Estimated 363,807 persons are currently displaced in parts of Chad’s zone bordering Cameroon, Nigeria and Niger.
That is over half of the population of Chad’s Lac Province now considered displaced, according to new figures from the International Organisation for Migration (IOM).
IOM’s Displacement Tracking Matrix (DTM) – a tool for measuring human activity in emergency or crisis situations – cites structural instability caused by the protracted insurgency and rapidly degrading climate and environmental conditions, as factors in a surge of this latest displacement dashboard.
These new figures reflect a 22 per cent increase in the number of displaced persons compared to the previous dashboard in April 2020, and the highest number recorded since IOM has been implementing the Displacement Tracking Matrix in the Lake Region.
Amidst the COVID-19 pandemic, Chad’s Lake region is facing a double security and environmental crisis. Since 2015, the region has been the target of repeated attacks by non-state armed groups conducting an insurgency in the Lake Chad Basin (Cameroon, Chad, Niger, Nigeria), which have forced millions of people across the four countries to flee their homes.
Since the beginning of the year, the security attacks and incursions by non-state armed groups have become recurrent, prompting the Chadian Government to declare in March 2020 the departments of Fouli and Kaya, two of Lake Chad’s borderlands departments “war zones”.
IOM Head of sub-office at Bagasola in the Lake province, Mouftah Mohamed, explains “this year, the Lake Region has recorded the highest rainfall in nearly 30 years. According to the food security cluster, we are at 400mm of rainfall and the rain continues. That is why we are witnessing the flash flooding of villages and fields which leaves thousands of persons displaced.”
The volatile security situation, combined with flash flooding caused by heavy rainfall, has upended the lives of hundreds of thousands of people, forcing them to leave their villages and communities.
Between this August 8 and 16, 11,764 persons were displaced in Fouli, Kaya and Mamdi in the Lake Region, one of the highest numbers ever recorded by IOM in such a short period.
Among them, 36 per cent were displaced as a result of floods and 64 per cent due to the worsening of the security situation.
IOM Chad Chief of Mission, Anne Kathrin Schaefer, says “this is a worrying trend as displacement has not only become recurrent, but also large in numbers and protracted due to the deterioration of security and environmental situations.”
In addition to displacement tracking which is key to understanding the scale of displacement in the region, IOM provides emergency humanitarian assistance to vulnerable populations including more than 2,500 transitory and semi-permanent shelters to nearly 13,000 persons, and more than 2,700 non-food items including hygiene kits, sleeping mats, clothes and basic cooking equipment for over 14,000 persons in the Lake Region.
Besides meeting household needs, IOM also is engaged in a range of peacebuilding, community stabilisation and recovery activities.
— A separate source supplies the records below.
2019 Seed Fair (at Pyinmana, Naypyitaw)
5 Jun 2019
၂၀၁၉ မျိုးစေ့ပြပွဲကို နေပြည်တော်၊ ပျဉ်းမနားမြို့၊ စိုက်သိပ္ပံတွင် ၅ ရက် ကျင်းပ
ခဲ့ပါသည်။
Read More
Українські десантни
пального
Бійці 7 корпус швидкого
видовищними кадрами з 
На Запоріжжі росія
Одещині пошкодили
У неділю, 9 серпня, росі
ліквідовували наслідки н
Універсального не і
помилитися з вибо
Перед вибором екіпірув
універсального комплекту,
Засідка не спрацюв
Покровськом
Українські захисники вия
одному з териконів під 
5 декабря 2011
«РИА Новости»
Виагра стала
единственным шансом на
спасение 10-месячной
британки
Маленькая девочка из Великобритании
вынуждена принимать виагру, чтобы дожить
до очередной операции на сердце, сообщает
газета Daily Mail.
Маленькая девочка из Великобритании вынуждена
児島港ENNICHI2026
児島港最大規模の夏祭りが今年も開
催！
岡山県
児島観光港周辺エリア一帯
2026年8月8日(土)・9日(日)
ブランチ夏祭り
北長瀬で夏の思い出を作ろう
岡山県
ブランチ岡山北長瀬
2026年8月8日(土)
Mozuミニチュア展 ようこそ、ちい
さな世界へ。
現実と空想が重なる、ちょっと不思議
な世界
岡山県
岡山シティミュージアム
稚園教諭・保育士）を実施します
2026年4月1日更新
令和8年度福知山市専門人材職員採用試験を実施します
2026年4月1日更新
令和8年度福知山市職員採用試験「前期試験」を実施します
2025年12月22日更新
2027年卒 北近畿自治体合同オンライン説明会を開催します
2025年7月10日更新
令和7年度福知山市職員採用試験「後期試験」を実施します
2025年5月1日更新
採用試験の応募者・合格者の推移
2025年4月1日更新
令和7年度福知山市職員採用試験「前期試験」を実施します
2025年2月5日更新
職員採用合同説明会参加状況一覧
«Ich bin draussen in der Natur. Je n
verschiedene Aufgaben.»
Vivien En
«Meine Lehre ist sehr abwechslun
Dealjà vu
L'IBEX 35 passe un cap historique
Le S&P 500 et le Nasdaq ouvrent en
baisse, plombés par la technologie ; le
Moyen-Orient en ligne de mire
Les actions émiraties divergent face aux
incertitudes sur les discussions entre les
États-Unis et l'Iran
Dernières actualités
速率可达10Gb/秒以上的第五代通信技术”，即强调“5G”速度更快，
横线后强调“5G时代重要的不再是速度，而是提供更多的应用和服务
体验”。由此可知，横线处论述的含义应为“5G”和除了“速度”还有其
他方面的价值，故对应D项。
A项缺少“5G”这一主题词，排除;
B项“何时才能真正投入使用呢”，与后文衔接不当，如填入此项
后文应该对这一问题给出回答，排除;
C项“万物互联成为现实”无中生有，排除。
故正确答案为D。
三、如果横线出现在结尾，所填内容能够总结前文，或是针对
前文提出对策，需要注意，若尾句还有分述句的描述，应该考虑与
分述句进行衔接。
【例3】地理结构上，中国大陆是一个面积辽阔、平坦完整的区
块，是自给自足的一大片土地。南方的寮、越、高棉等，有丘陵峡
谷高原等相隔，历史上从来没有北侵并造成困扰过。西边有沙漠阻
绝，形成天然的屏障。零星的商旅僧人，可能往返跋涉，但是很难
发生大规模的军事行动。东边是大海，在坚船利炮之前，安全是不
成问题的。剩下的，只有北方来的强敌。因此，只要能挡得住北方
These include youth capacity-building, the distribution of farming tools and seeds, and the roll-out of income-generating activities to strengthen the socio-economic resilience of displaced populations and their host communities in the face of security and climate shocks.
Even more needs to be done, especially for families now being forced to face the heavy rainfall without proper housing.
DTM Coordinator at IOM Chad, Said Yakin Mwanza, says: “Seventy-five per cent of the displaced persons IOM identified live in displacement sites, most of which are made of straw and metal shelters. Many of them sleep in the open without adequate protection from bad weather, with limited access to amenities such as water, hygiene installations, health services and COVID-19 protective equipment.”
As a result of regional instability, mobility in the Lake Region is characterized by different patterns including internal displacement, the return of Chadian nationals from abroad, and mobility by third-country nationals such as fishermen from neighbouring countries seeking refuge from attacks.
“It is crucial that we scale up development interventions to strengthen resilience in the region, and help populations and communities recover better, and as quickly as possible”, said Schaefer.